I had to convince my dad that tech businesses can make money: Sunder Raju, Chairman of ACT
Sunder Raju of ACT talks to YourStory about growing a tech business, his entrepreneurial journey, new forms of education, energy businesses, and more.
When you meet Sunder Raju, the 65-year-old Chairman of Atria Convergence Technologies (ACT), you will see a lot of simplicity.
He comes from a family that thrived in the hospitality business for several decades. He dresses ordinarily, loves his tennis, and can go on and on about technology. He tells YourStory that his father has been both his biggest critic and supporter in his journey.
Over the years, Sunder Raju's company ACT, which started as an edtech venture, has become a highly respected broadband service provider.
Sunder first started up in 1981 by building Unix-based computers for India. He built a real made in India company and at the time, he could not go wrong. Sunder's first company Sunray Computers also built training simulators for the energy industry.
Like every business in the 80s and 90s, Sunray had to close down because government regulations made import of components expensive and the company had to maintain production only according to what the government thought was the market size.
But Sunder knew that failures are just an incident to start new ventures.
Unable to stay away from technology even while he was taking care of his family’s hospitality business, he started to build ACT in 2005. Today, the company generates close to $1 billion in revenue and has more than 1.4 million subscribers. And it is now readying for an IPO.
In a conversation, Sunder Raju tells us about life and entrepreneurship.
Edited excerpts.
YourStory: After 40 years of entrepreneurship and leaving ACT to the management, what are you doing these days?
Sunder Raju: You have to come visit my next venture. The experiment is happening at a small village to the east of Bengaluru. It is going to be in the energy space.
I am working on a technique, solar-powered thermal storage different from the current narrative on using solar energy to be stored in batteries. We can use heat to produce steam, which can be used to produce electricity.
Today, the energy narrative is a very urban-centric phenomenon. You still have a majority of the nation grappling for energy. Just go outside Bengaluru or any major city and you will know how persistent power availability problems are. More on this new venture in a few months when the product is ready.
Apart from that, you already know of Atria Power, which is into renewable energy solutions in solar, having leveraged Internet of Things (IoT) to deliver value to customers.
YS: How did ACT begin? Is it true that it started as a social venture?
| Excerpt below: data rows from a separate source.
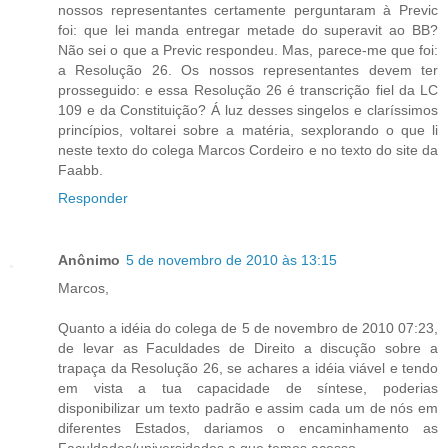
nossos representantes certamente perguntaram à Previc
foi: que lei manda entregar metade do superavit ao BB?
Não sei o que a Previc respondeu. Mas, parece-me que foi:
a Resolução 26. Os nossos representantes devem ter
prosseguido: e essa Resolução 26 é transcrição fiel da LC
109 e da Constituição? Á luz desses singelos e claríssimos
princípios, voltarei sobre a matéria, sexplorando o que li
neste texto do colega Marcos Cordeiro e no texto do site da
Faabb.
Responder
Anônimo
5 de novembro de 2010 às 13:15
Marcos,
Quanto a idéia do colega de 5 de novembro de 2010 07:23,
de levar as Faculdades de Direito a discução sobre a
trapaça da Resolução 26, se achares a idéia viável e tendo
em vista a tua capacidade de síntese, poderias
disponibilizar um texto padrão e assim cada um de nós em
diferentes Estados, dariamos o encaminhamento as
Faculdades/universidades a que temos acesso.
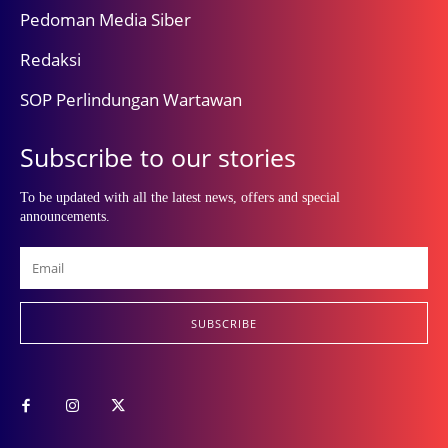
Pedoman Media Siber
Redaksi
SOP Perlindungan Wartawan
Subscribe to our stories
To be updated with all the latest news, offers and special
announcements.
SUBSCRIBE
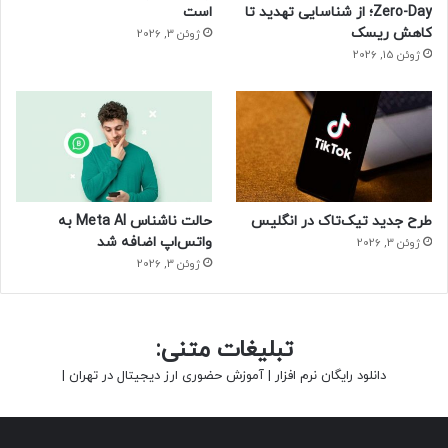
Zero-Day؛ از شناسایی تهدید تا
است
کاهش ریسک
ژوئن 3, 2026
ژوئن 15, 2026
طرح جدید تیک‌تاک در انگلیس
حالت ناشناس Meta AI به
واتس‌اپ اضافه شد
ژوئن 3, 2026
ژوئن 3, 2026
تبلیغات متنی:
دانلود رایگان نرم افزار
|
آموزش حضوری ارز دیجیتال در تهران
|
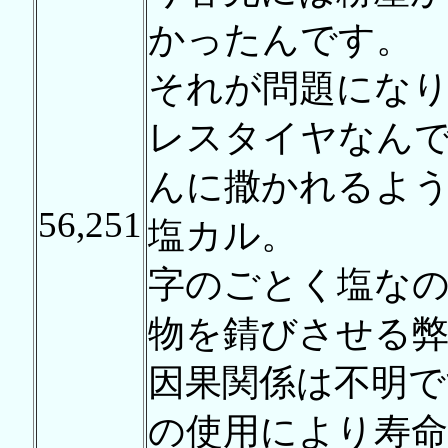
かったんです。
それが問題にな
レスタイヤなん
んに撒かれるよ
56,251
塩カル。
字のごとく塩な
物を錆びさせる
因果関係は不明で
の使用により寿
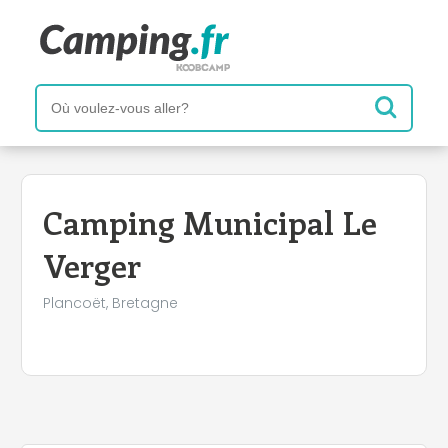
+
−
Camping Municipal Le
Verger
Plancoët, Bretagne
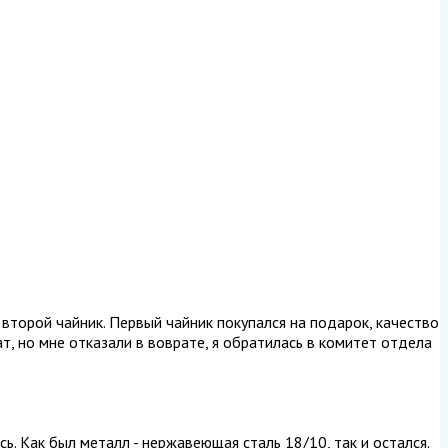
 второй чайник. Первый чайник покупался на подарок, качество
т, но мне отказали в воврате, я обратилась в комитет отдела
ь. Как был металл - нержавеющая сталь 18/10, так и остался.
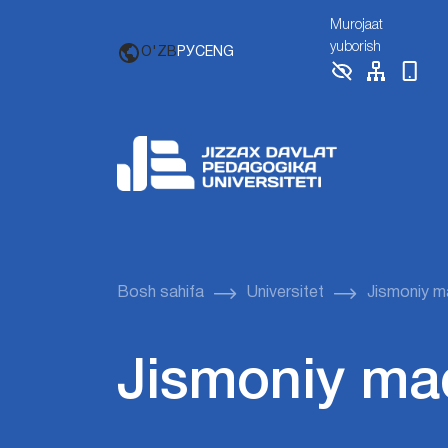
Murojaat
yuborish
O'ZB
РУС
ENG
Bosh sahifa
Universitet
Jismoniy m
Jismoniy ma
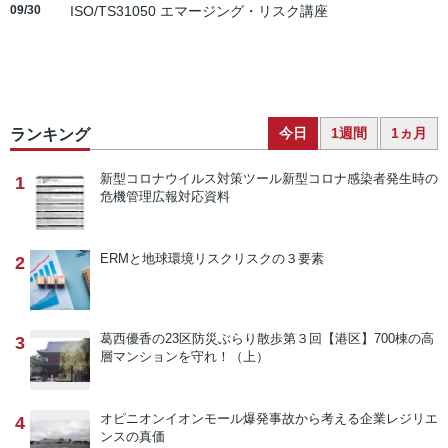
09/30
ISO/TS31050 エマージング・リスク講座
今日
1週間
1ヵ月
ランキング
新型コロナウイルス対策ツール
新型コロナ感染者発生時の
1
危機管理広報対応資料
ERMと地球環境リスク
リスクの３要素
2
葛西優香の23区防災ぶらり散歩
第３回【港区】700棟の高
3
層マンションを守れ！（上）
オピニオン
イオンモール爆発事故から考える企業レジリエ
4
ンスの真価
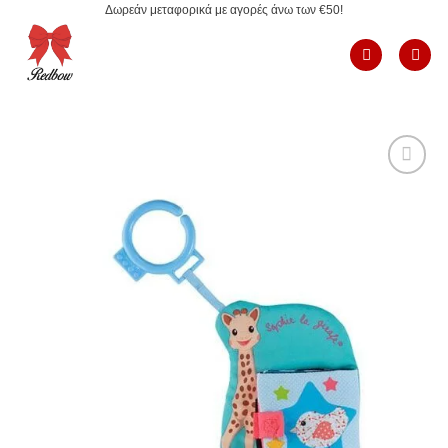
Δωρεάν μεταφορικά με αγορές άνω των €50!
Μετάβαση
στο
περιεχόμενο
Add to
Wishlist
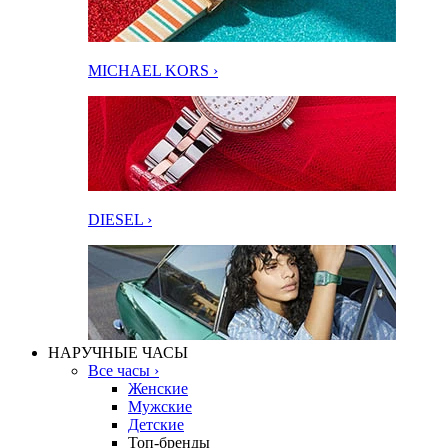
MICHAEL KORS ›
DIESEL ›
НАРУЧНЫЕ ЧАСЫ
Все часы ›
Женские
Мужские
Детские
Топ-бренды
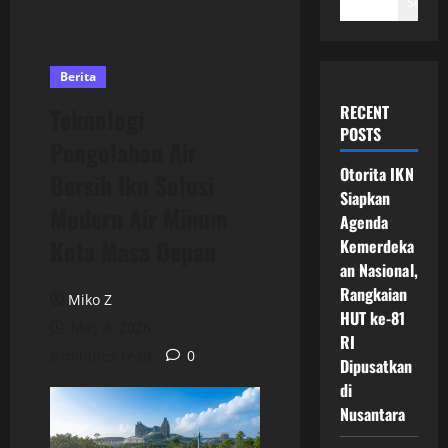
Search
Berita
RECENT
Teknologi
POSTS
Pengolahan Air
Otorita IKN
Bersih Ikn Solusi
Siapkan
Modern Air Minum
Agenda
Kota Masa Depan
Kemerdeka
an Nasional,
Rangkaian
Miko Z
HUT ke-81
May 4, 2026
RI
5 minutes read
0
Dipusatkan
di
Nusantara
SR: My family was always into philanthropy. I would visit several schools in smaller towns and realised that classrooms too can become digital. The idea at the time was to bring internet on a TV-like device to help students with information.
I was a computer scientist and in the late 70s, I went to the University of California where it was not very common to have India students study the impact of computers on people.
We began to experiment by supplying fibre to connect schools and by 2008, several investors came to us not because of the education part but for a piece of the fibre. In 2009 we had a speed of 5 Mbps speeds and by 2016, we had gotten to speeds of 50 Mbps.
You have to constantly think when you are an entrepreneur as your ideas can get disrupted very fast. So, I keep investing in new ideas all the time and ACT was born out of such experimentation.
Today, content delivery is a big opportunity and ACT is a leading broadband player in enabling that ecosystem.
YS: What are your bets in education?
SR: One can say that the current education system does not support entrepreneurship and neither does it prepare a student for real world problems. You cannot change that system because it has been there for several years.
Degrees will remain the order of the day. But at the Atria Institute of Technology, one needs a ‘beyond the classroom’ approach with an emphasis on not just core engineering subjects, but also on other forms of study like art or literature or even core mathematics.
That's the only approach to tell engineers that there is life beyond degrees. I know things cannot change overnight, but it's a start.
YS: You have over 70 decades of legacy behind you. How do you manage it?
SR: My father was a very conservative man. He did not understand technology, but he knew what made a business successful – cash generation. I remember when I would go back to him for more support to keep ACT rolling, and he would wonder when the business would really take off.
I would spend endless hours scaling up the technology and it was bleeding at first. It took me a good 10 years to realise its potential.
But I am glad he was patient with me although I was asked so many questions about the merits of the broadband business.